Irlande du Nord: le nouveau Premier ministre Paisley annonce "une ère de paix"
Le protestant a annoncé mardi une "ère de paix" en Irlande du Nord, après être devenu lors d'une journée historique le Premier ministre d'un gouvernement régional de coalition avec ses ennemis d'hier, les catholiques de Sinn Féin
Après quatre ans et demi de suspension, l'Assemblée provinciale a été officiellement réinstallée, en présence du Premier ministre britannique Tony Blair particulièrement radieux, savourant un succès auquel il a beaucoup oeuvré durant ses dix années qui s'achèvent au pouvoir.L' "est entrée dans une ère de paix, une époque où la haine ne gouvernera plus", s'est félicité le révérend Paisley, 81 ans, peu après avoir prêté serment avec son vice-premier ministre, le catholique Martin McGuinness, 56 ans, un ancien dirigeant de l'IRA.
Les deux ennemis jurés d'hier et les ministres du gouvernement composé de protestants et de catholiques ont promis "de servir tout le peuple d'Irlande du Nord de façon égale" devant le parlement régional de Stormont à Belfast, un vaste palais blanc autrefois symbole du pouvoir protestant dans la province.
Martin McGuinness tout sourire a aussi salué un "grand jour".
Tony Blair a estimé qu'après des "siècles marqués par le conflit, les Nord-Irlandais avaient désormais "la chance d'échapper aux lourdes chaînes de l'histoire".
"Nous pouvons mettre les divisions du passé derrière nous pour de bon", s'est réjoui Bertie Ahern, Premier ministre irlandais, également présent, qui s'est aussi beaucoup impliqué dans le processus de paix nord-irlandais.
Peter Hain, ministre britannique à l'Irlande du Nord, a parlé d'une "aube nouvelle", et confié son "optimisme" de voir le nouveau gouvernement fonctionner, en soulignant "la très bonne alchimie personnelle" entre MM. Paisley et McGuinness.

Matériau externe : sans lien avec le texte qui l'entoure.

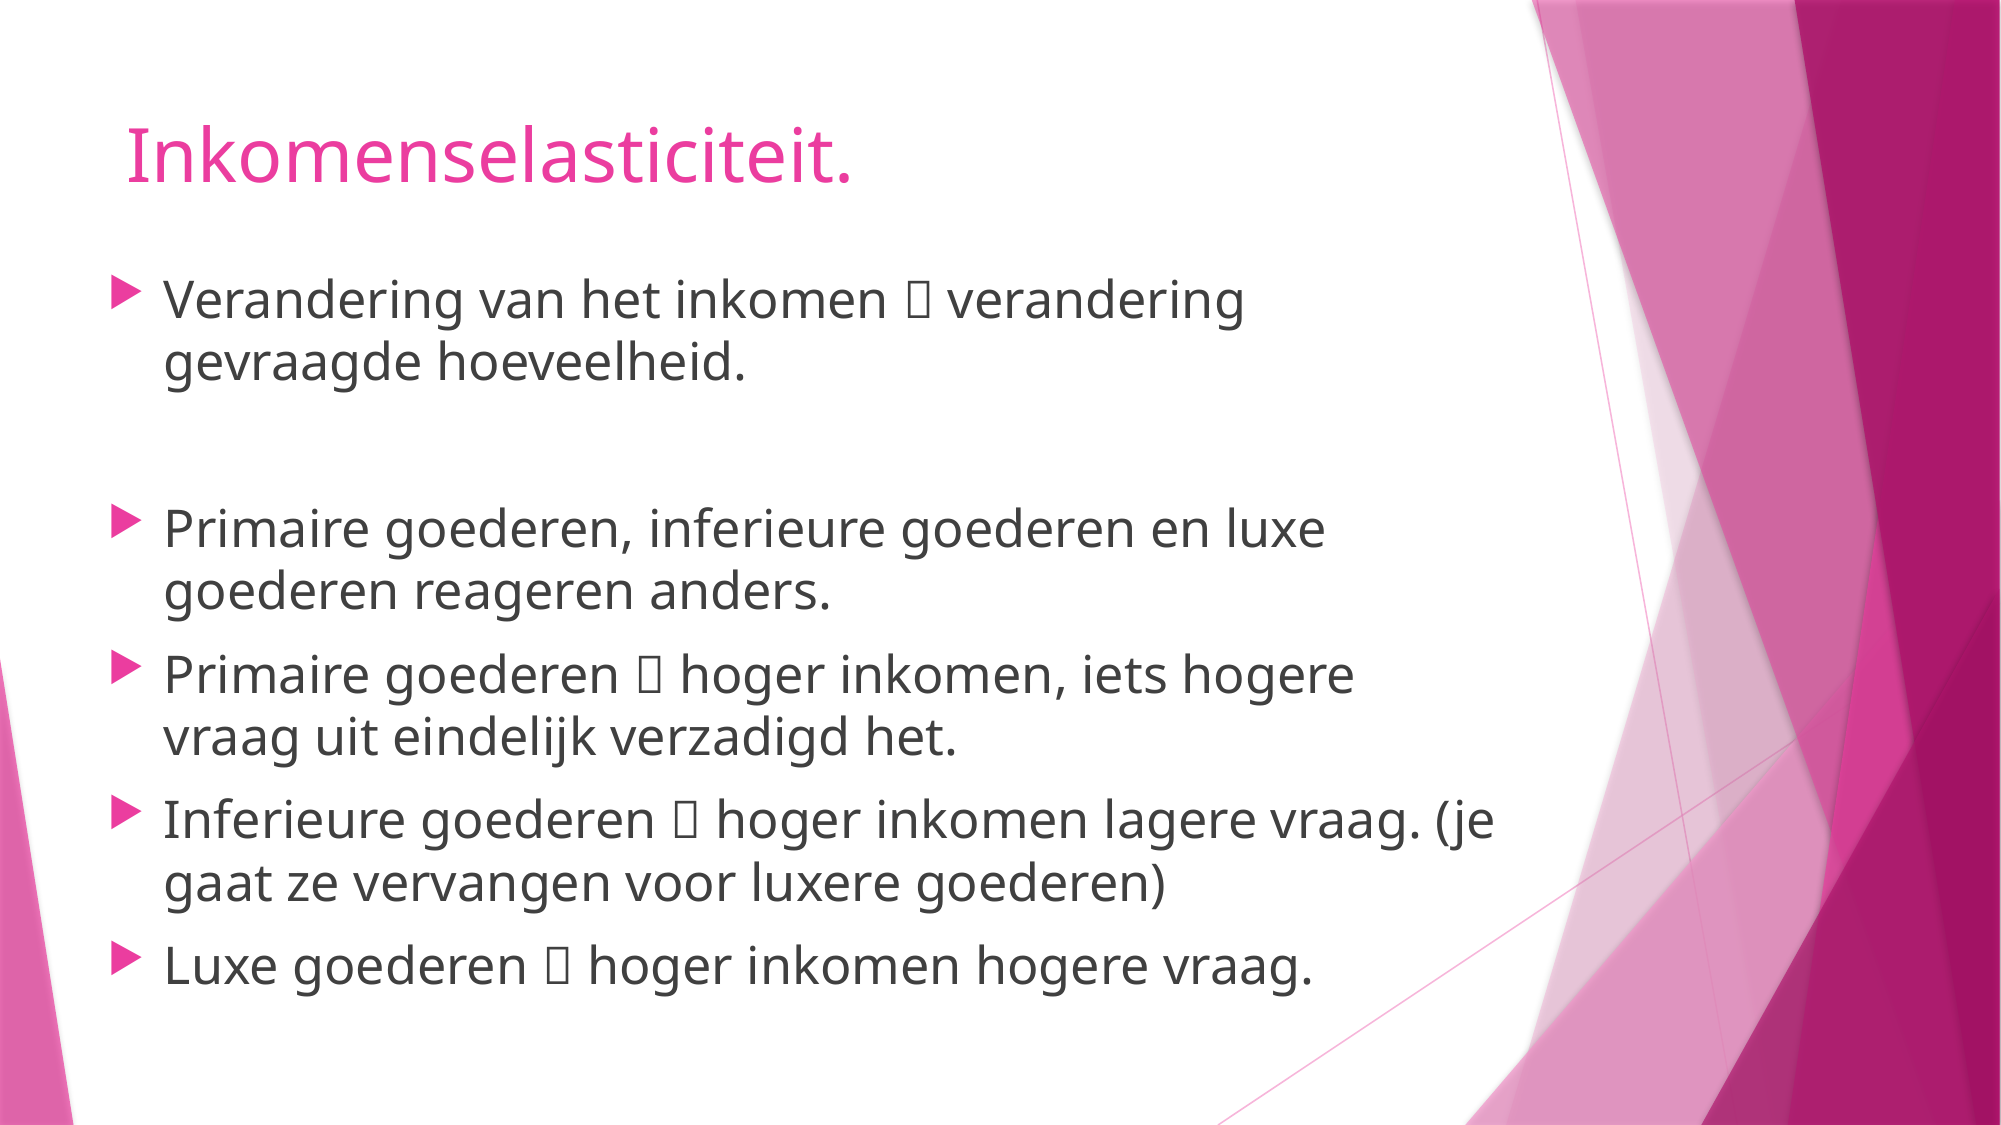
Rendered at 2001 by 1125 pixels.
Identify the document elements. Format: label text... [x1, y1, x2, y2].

title Inkomenselasticiteit. [111, 99, 1522, 258]
list Verandering van het inkomen  verandering gevraagde hoeveelheid. Primaire goederen, inferieure goederen en luxe goederen reageren anders. Primaire goederen  hoger inkomen, iets hogere vraag uit eindelijk verzadigd het. Inferieure goederen  hoger inkomen lagere vraag. (je gaat ze vervangen voor luxere goederen) Luxe goederen  hoger inkomen hogere vraag. [92, 258, 1522, 991]
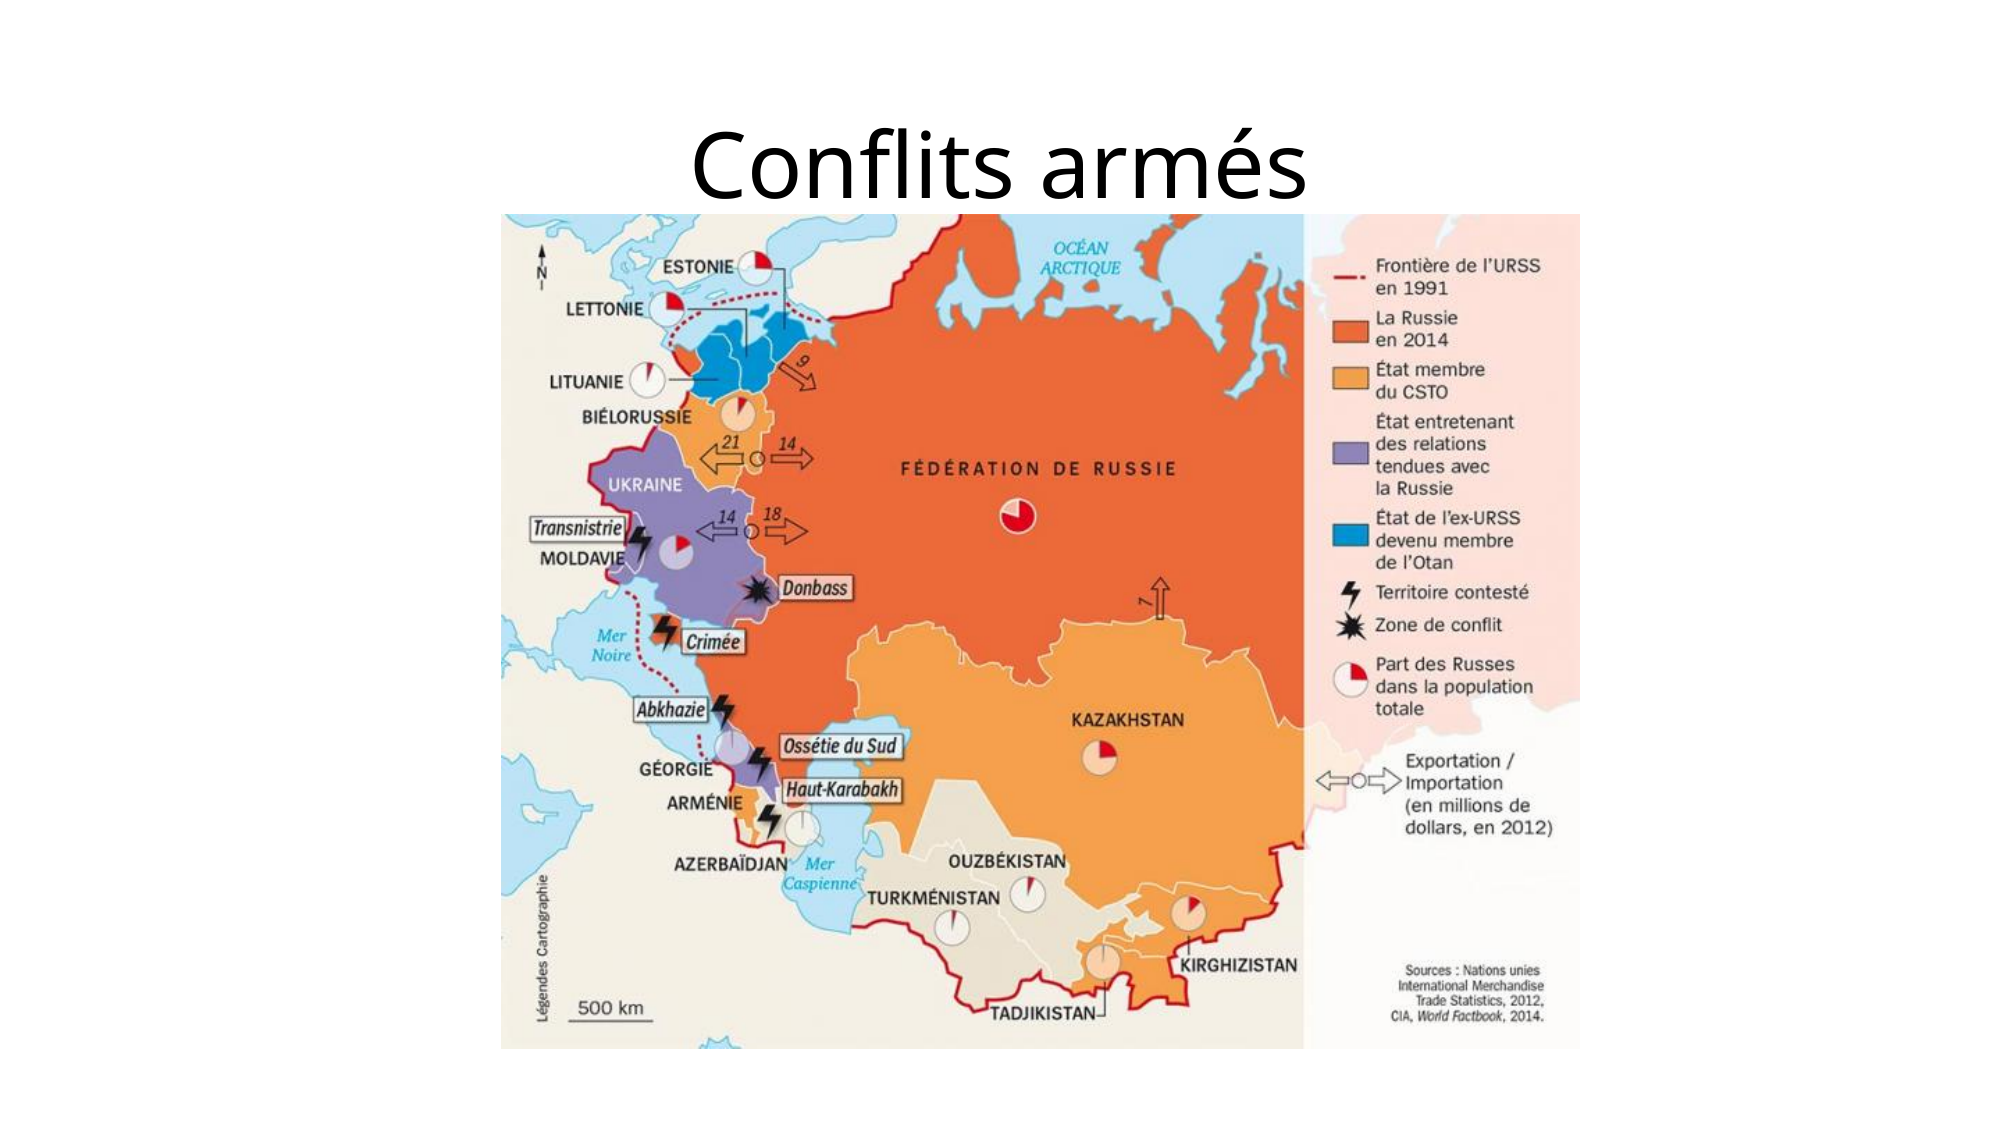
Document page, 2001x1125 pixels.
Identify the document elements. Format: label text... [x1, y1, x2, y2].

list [501, 214, 1580, 1049]
title Conflits armés [137, 59, 1863, 278]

Il avait signé lundi le décret permettant le redémarrage du gouvernement semi-autonome dans la province, administrée précédemment par Londres.
L'événement a également été salué par Washington, qui l'a qualifié de "pas en avant positif".
Le nouveau gouvernement devra faire face à plusieurs défis, comme la gestion locale de la justice et de la police.
Mais il sera aussi attendu sur sa politique économique, alors que les Irlandais du Nord regardent avec envie la prospérité de la République d'Irlande au sud.
Tony Blair, qui a travaillé sans relâche pour pacifier la province, compte sur cet événement pour rehausser son bilan alors qu'il se prépare à quitter Downing Street cet été.
Le nouveau gouvernement nord-irlandais émerge près de 10 ans après l'accord du Vendredi Saint de 1998 qui avait ouvert la voie à un partage du pouvoir entre catholiques et protestants.
L'accord devait sceller la paix dans la province après 30 ans de violences interconfessionnelles qui ont fait 3.500 morts entre 1969 et 1998.
Mais la mise en place de ce pouvoir partagé a été un long chemin semé d'embuches.
L'assemblée régionale a dû être suspendue en 2002 après une rupture de la confiance entre les deux communautés. Londres a alors recommencé à diriger la province.
"Au cours des cinq dernières décennies et il y a quelques mois seulement encore, c'est un instant qui semblait impossible", observait mardi le journal local News Letter avant la prestation de serment de MM. Paisley et McGuinness.
Dans un dernier effort pour la paix, MM. Blair et Ahern avaient adressé l'an dernier un ultimatum aux dirigeants des partis nord-irlandais, leur demandant de parvenir à un accord de partage du pouvoir au plus tard au 26 mars, faute de quoi la province serait dirigée indéfiniment par Londres.
A l'issue d'élections régionales le 7 mars, les partis politiques modérés ont été marginalisés au profit du DUP et de Sinn Féin.
Le DUP du révérend Paisley, parti des protestants conservateurs qui veulent que l'Irlande du Nord reste fermement rattachée au Royaume-Uni, a décroché le plus de voix.
Sinn Féin, son ancienne bête noire, représentant les catholiques qui cherchent la réunification de l'île d'Irlande, est arrivé deuxième.